PROBLEM SET:
**1.** Write out the passage from the essay on theatre and arthritis, from "Art, arthritis and advocacy are" to "my own design.".
**2.** In the essay on theatre and arthritis, what was the name of the radio program that Colleen hosted?
**3.** Proceed with the essay on theatre and arthritis, starting after its final sentence.

SELECTED TEXT:
————
The microphone was positioned a few inches from my mouth. The technician did a sound check. I looked up to the ceiling where a little, almost inconspicuous, light bulb hung in the corner of the room. The light would glow a warm red indicating when we would be “on air”. I had been on the radio only once in the past, to promote a show I was doing at the time. It was a brief ten-minute talk about who, what and where, but this was a one hour show and I wondered if I had enough dialogue to fill it. I smiled at my host, Colleen Brow, sitting opposite me with her own microphone ready to go. It promised to be an evening of easy conversation about my journey through the world of theatre, arthritis and writing.
Colleen and I met on stage performing a charming play set in small town post-war Canada, and like all actors bound together for months of rehearsals and weeks of performance, we engaged in dressing room banter about life, loves, journeys and dreams. I learned my talented co-star hosted a local radio program called The Storytelling Show on Vancouver Co-op Radio. It was in the dressing room where the idea of art, arthritis and advocacy came to life.
Art, arthritis and advocacy are woven into the threads of my life. The art came first, then the arthritis, then the advocacy – the latter quite by accident. I didn’t plan on arthritis being a spotlight in my life, but because it was a part of me, it became tangled in everything I did. I created a life in the arts with RA in the same way I built my previous life – by knowing what I could and could not do, pursuing new opportunities, immersing myself in unfamiliar territory and leaving myself open to discovering all the little things entrenched within. I tugged on the loose thread of chance, unraveling a part of my life so I could stitch it back into my own design.
————
DATASET ROWS:
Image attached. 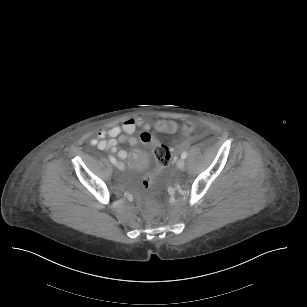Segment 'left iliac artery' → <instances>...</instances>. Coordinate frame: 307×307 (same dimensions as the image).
Here are the masks:
<instances>
[{"mask_svg": "<svg viewBox=\"0 0 307 307\" xmlns=\"http://www.w3.org/2000/svg\"><path fill=\"white\" fill-rule=\"evenodd\" d=\"M186 157H187V152L184 151V152L181 154V158H182V159H185Z\"/></svg>", "mask_w": 307, "mask_h": 307, "instance_id": "left-iliac-artery-1", "label": "left iliac artery"}]
</instances>
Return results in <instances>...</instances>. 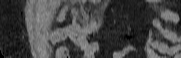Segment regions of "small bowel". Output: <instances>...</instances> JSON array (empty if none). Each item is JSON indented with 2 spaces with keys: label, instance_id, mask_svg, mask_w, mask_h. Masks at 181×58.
<instances>
[{
  "label": "small bowel",
  "instance_id": "small-bowel-1",
  "mask_svg": "<svg viewBox=\"0 0 181 58\" xmlns=\"http://www.w3.org/2000/svg\"><path fill=\"white\" fill-rule=\"evenodd\" d=\"M68 10H69V7L67 5L63 6L59 10L57 19H56L57 24H60L65 20ZM90 10H92V8H90ZM71 11L75 18L78 14V7L76 4H73L71 6ZM161 18L164 20L170 21L172 23L179 22L178 13L172 10H163L161 12ZM151 25L153 28L159 31L167 40H169L172 43V45H168L166 43L153 40L152 30H149L145 38V42L141 47H136V46L124 47L121 50L115 52L113 55V58H124L127 54L131 52H136L138 50H142L146 54V57L148 58L154 57V53L152 50H156L163 54L175 56L176 58H181V53H180L181 52V37H179L176 33L164 28L161 24L160 19L158 18L153 19L151 22ZM86 32H87V29H80L78 25L73 24L72 26L65 28L62 31L61 35L63 37H69L73 39L84 51L85 58H94V54L100 50V45L98 43H88L84 39V34ZM52 40H54V37H52ZM57 53L59 56L66 57L67 49L65 47H59L57 50Z\"/></svg>",
  "mask_w": 181,
  "mask_h": 58
}]
</instances>
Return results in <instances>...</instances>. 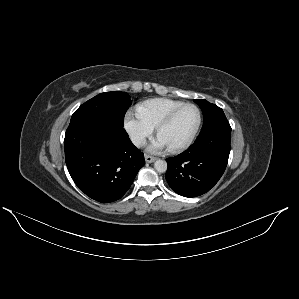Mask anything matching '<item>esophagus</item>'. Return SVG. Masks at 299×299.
Instances as JSON below:
<instances>
[{
    "instance_id": "34e87169",
    "label": "esophagus",
    "mask_w": 299,
    "mask_h": 299,
    "mask_svg": "<svg viewBox=\"0 0 299 299\" xmlns=\"http://www.w3.org/2000/svg\"><path fill=\"white\" fill-rule=\"evenodd\" d=\"M156 160V157L150 156V155H145V161L147 163H152Z\"/></svg>"
}]
</instances>
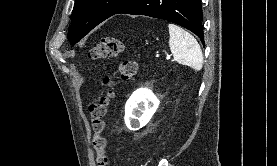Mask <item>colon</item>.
I'll return each mask as SVG.
<instances>
[{"label":"colon","instance_id":"1","mask_svg":"<svg viewBox=\"0 0 277 166\" xmlns=\"http://www.w3.org/2000/svg\"><path fill=\"white\" fill-rule=\"evenodd\" d=\"M125 51L124 42L114 36H108L98 41L88 52L91 60H102L121 55ZM138 64L134 58L123 60L115 76H106L103 89L89 107L91 130L93 133L91 146L96 152V166H107L106 140L103 136L105 129V115L111 99L114 97L118 81L133 79L137 74Z\"/></svg>","mask_w":277,"mask_h":166}]
</instances>
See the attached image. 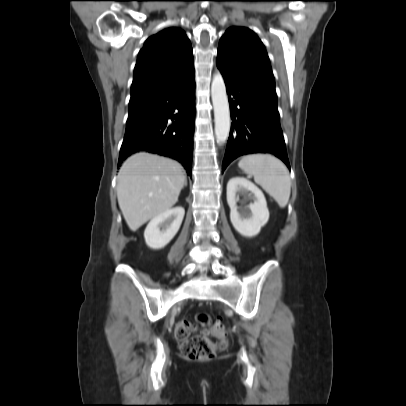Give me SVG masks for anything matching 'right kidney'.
Wrapping results in <instances>:
<instances>
[{
    "label": "right kidney",
    "mask_w": 406,
    "mask_h": 406,
    "mask_svg": "<svg viewBox=\"0 0 406 406\" xmlns=\"http://www.w3.org/2000/svg\"><path fill=\"white\" fill-rule=\"evenodd\" d=\"M184 214V208L175 207L154 217L144 231L146 244L152 249L165 247L178 232Z\"/></svg>",
    "instance_id": "1"
}]
</instances>
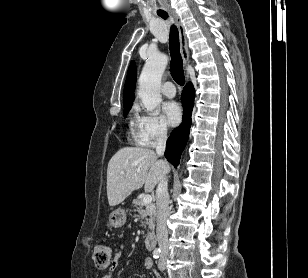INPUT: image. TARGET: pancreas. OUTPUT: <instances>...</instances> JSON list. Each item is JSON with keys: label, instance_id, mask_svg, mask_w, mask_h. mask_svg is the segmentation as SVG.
Masks as SVG:
<instances>
[{"label": "pancreas", "instance_id": "obj_1", "mask_svg": "<svg viewBox=\"0 0 308 278\" xmlns=\"http://www.w3.org/2000/svg\"><path fill=\"white\" fill-rule=\"evenodd\" d=\"M135 211L140 215V218L143 220L141 225L147 227L150 231L155 229V220H156V207L154 203H144L142 199H136L133 201Z\"/></svg>", "mask_w": 308, "mask_h": 278}]
</instances>
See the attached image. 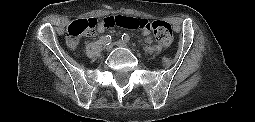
————
THE ANSWERS:
**1.**
Art, arthritis and advocacy are woven into the threads of my life. The art came first, then the arthritis, then the advocacy – the latter quite by accident. I didn’t plan on arthritis being a spotlight in my life, but because it was a part of me, it became tangled in everything I did. I created a life in the arts with RA in the same way I built my previous life – by knowing what I could and could not do, pursuing new opportunities, immersing myself in unfamiliar territory and leaving myself open to discovering all the little things entrenched within. I tugged on the loose thread of chance, unraveling a part of my life so I could stitch it back into my own design.

**2.** The Storytelling Show, on Vancouver Co-op Radio.

**3.**
The hour went by so fast. I didn’t have to worry about whether I had enough material to discuss – there was so much to talk about that in the last ten minutes I talked as quickly as possible to say as much as I could. It seemed we could have used an hour for each topic.
I was asked to pick three songs to play during the hour. The songs I chose speak of living life to the fullest, of how far I’ve come and the journey that still lies ahead and how transitions are a natural and indispensable part of life:
Summer of 69 – Bryan Adams: this song celebrates the good days, and encourages the celebration and appreciation of each notable moment in our lives.
Wide River to Cross – Diana Krall: this is about the journey that is always ahead, a powerful reminder of how far I’ve come and how far I’ve yet to go.
Edge of the Ocean – Ivy: this song is about transformation. Life doesn’t stay the same. It flows and shifts, and we are carried along in its tide, entangled in its constant revolutions.
Art is found in everything – in the dark, in the light, in music, in silence, in the air, in the water, in the young and the old, in health and in sickness. I never realized how easily one element blended into the other. Arthritis became a part of my art. It dictated the way I moved on stage, it seeped into my prose, and in an unexpected twist, it set me on the path to advocacy. I had a complete trilogy. It wasn’t easy to keep art alive in the face of RA, but it was necessary. Art is the light at the end of my tunnel, chasing away the shadows of those dark painful days that muddy the vision of my unblemished path.
You can hear my conversation in The Storytelling Show archives.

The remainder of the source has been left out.